Chae Nayun, Yi Yeonghan'ın cümlesi karşısında gözlerini genişletti.
“Ha? Biliyor muydun? Nasıl?”
“Kule'nin dışında da meşhur oldu. Dışarıda neler olduğunu bilmiyorsun, değil mi? Dünya sadece Dilek Kulesi'nden bahsediyor. Abartmıyorum bile. Her haber istasyonu Kule'nin iç yapısı hakkında haber yapıyor ve öğreticiyi, 2. katı, 3. katı vb. analiz ediyor.”
“Ah? İlginç… Ah, o halde onu tanıdığımı bir sır olarak sakla. Siz Yi Jiyoon gibi değilsiniz, değil mi?”
Extra7 Hyung-nim'in rahatsız olması ihtimaline karşı Chae Nayun diğerlerinden ilişkilerini bir sır olarak saklamalarını istedi.
“Elbette ama Extra7'yi nereden biliyorsun?”
Kim Suho'nun sorusunu duyan Chae Nayun kendinden emin bir gülümsemeyle cevap verdi.
“Onu uzun zamandır tanıyorum. Onunla ilk kez öğrenciyken tanıştım.”
Onunla hiç yüz yüze tanışmamış olmasına rağmen, onunla normal bir arkadaş gibi iletişim kurmuştu. Eskiden günde en az bir kez birlikte maç oynarlardı.

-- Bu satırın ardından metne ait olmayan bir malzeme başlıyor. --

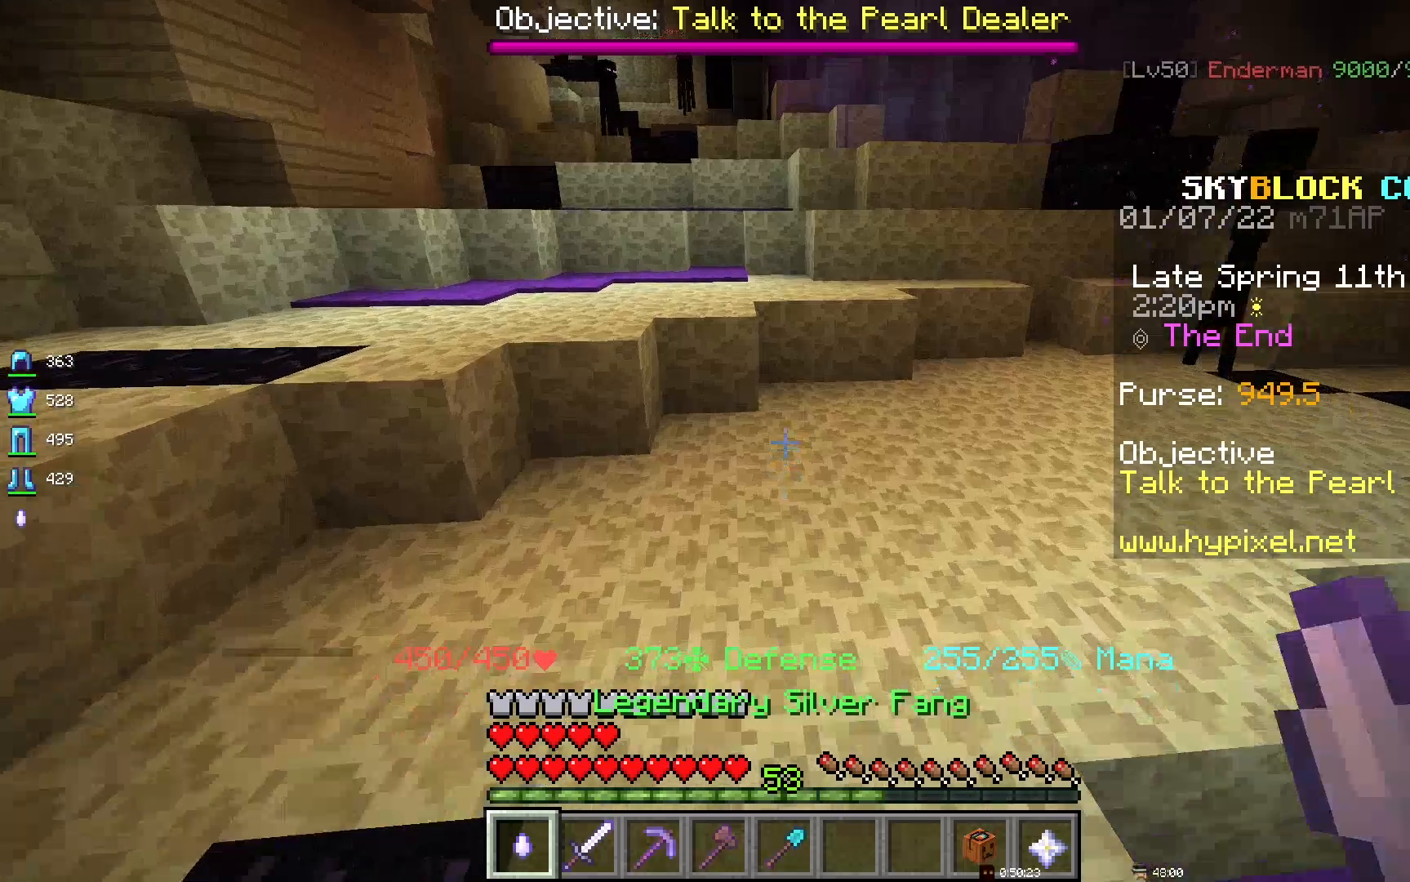
{"keys": [], "mouse": [], "events": [[133, "space", "up"]]}
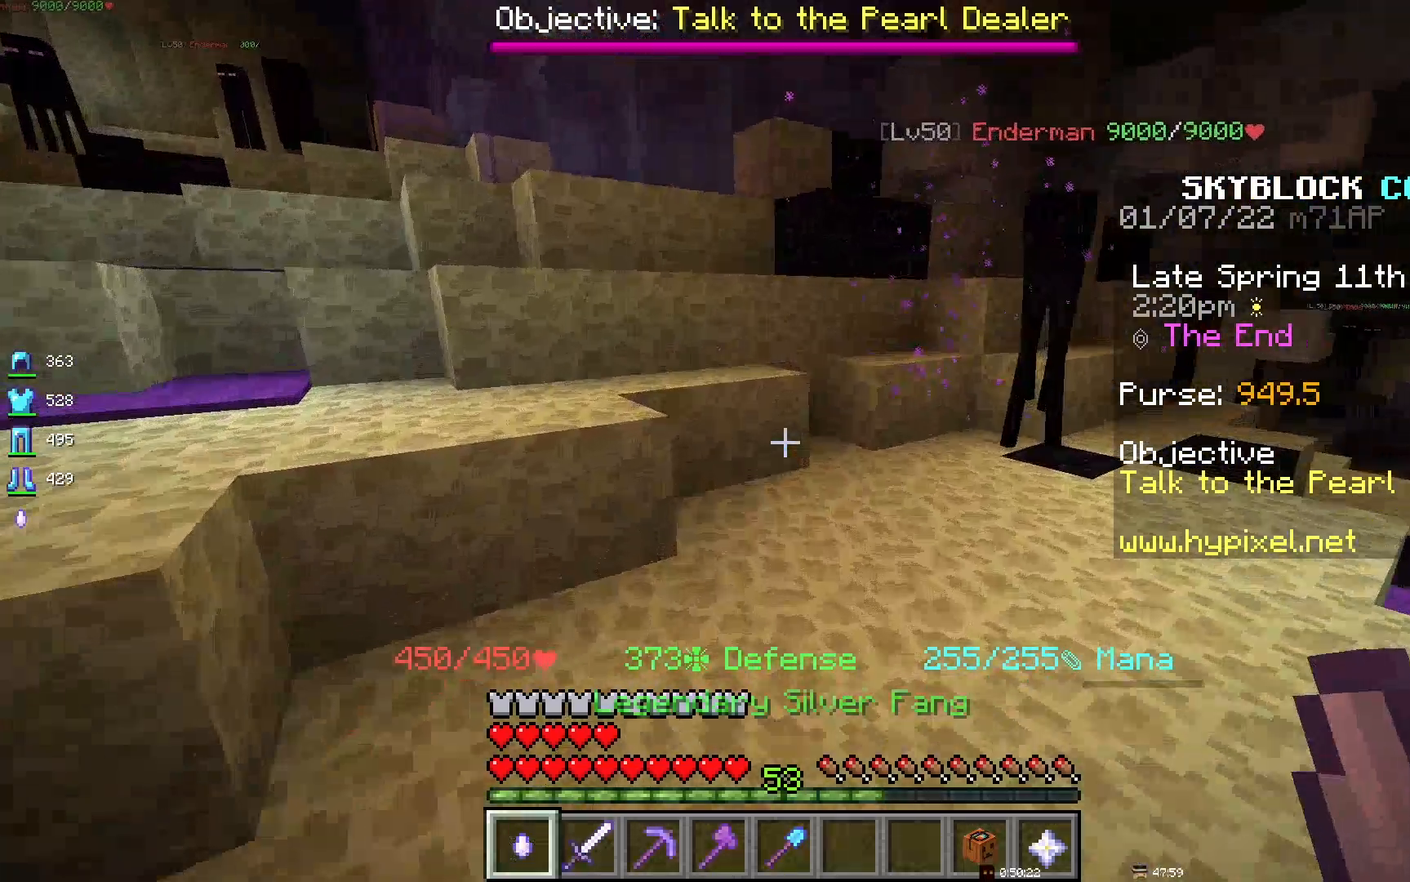
{"keys": [], "mouse": [], "events": []}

“…Ahh. Hey, ondan bana biraz borç vermesini isteyebilir misin? Satın almak istediğim bir ürün var.”
Yi Yeonghan gülümseyerek sordu.
“Kapa çeneni.”
Chae Nayun ona tiksintiyle baktı.
O anda etraflarında aniden sistem pencereleri belirdi.
(Merhaba millet. Ben Medea.)
“Uhh!”
Şaşıran Yi Yeonghan koltuğundan fırladı ve geriye düştü. Medea'nın göreviyle ilk kez karşılaşıyordu.
“Sessiz ol. Bu gerçekten önemli.”
Öte yandan Chae Nayun hızla odaklandı. Geçen sefer hasta olduğu için Medea'nın görevine katılamamıştı. Bu sefer başarılı olmaya ve ilk 100'e girmeye kararlıydı.
(Umarım güzel bir gün geçiriyorsunuzdur Oyuncular. Ne diyeceğimi bildiğinize inanıyorum.)
Medea'nın nefes kesici güzelliği, bir dakika önce ondan kaçan Yi Yeonghan'ın dikkatini çekti.
(Başka bir arayışın zamanı geldi.)
Medea göz kamaştırıcı bir gülümsemeyle gülümsedi.
(Görevin adı 'Güneş Işığı'dır. Bu çok önemli bir görevdir.)
Fazla mükemmel olduğu için ürkütücü bir his uyandıran türden bir gülümsemeydi bu.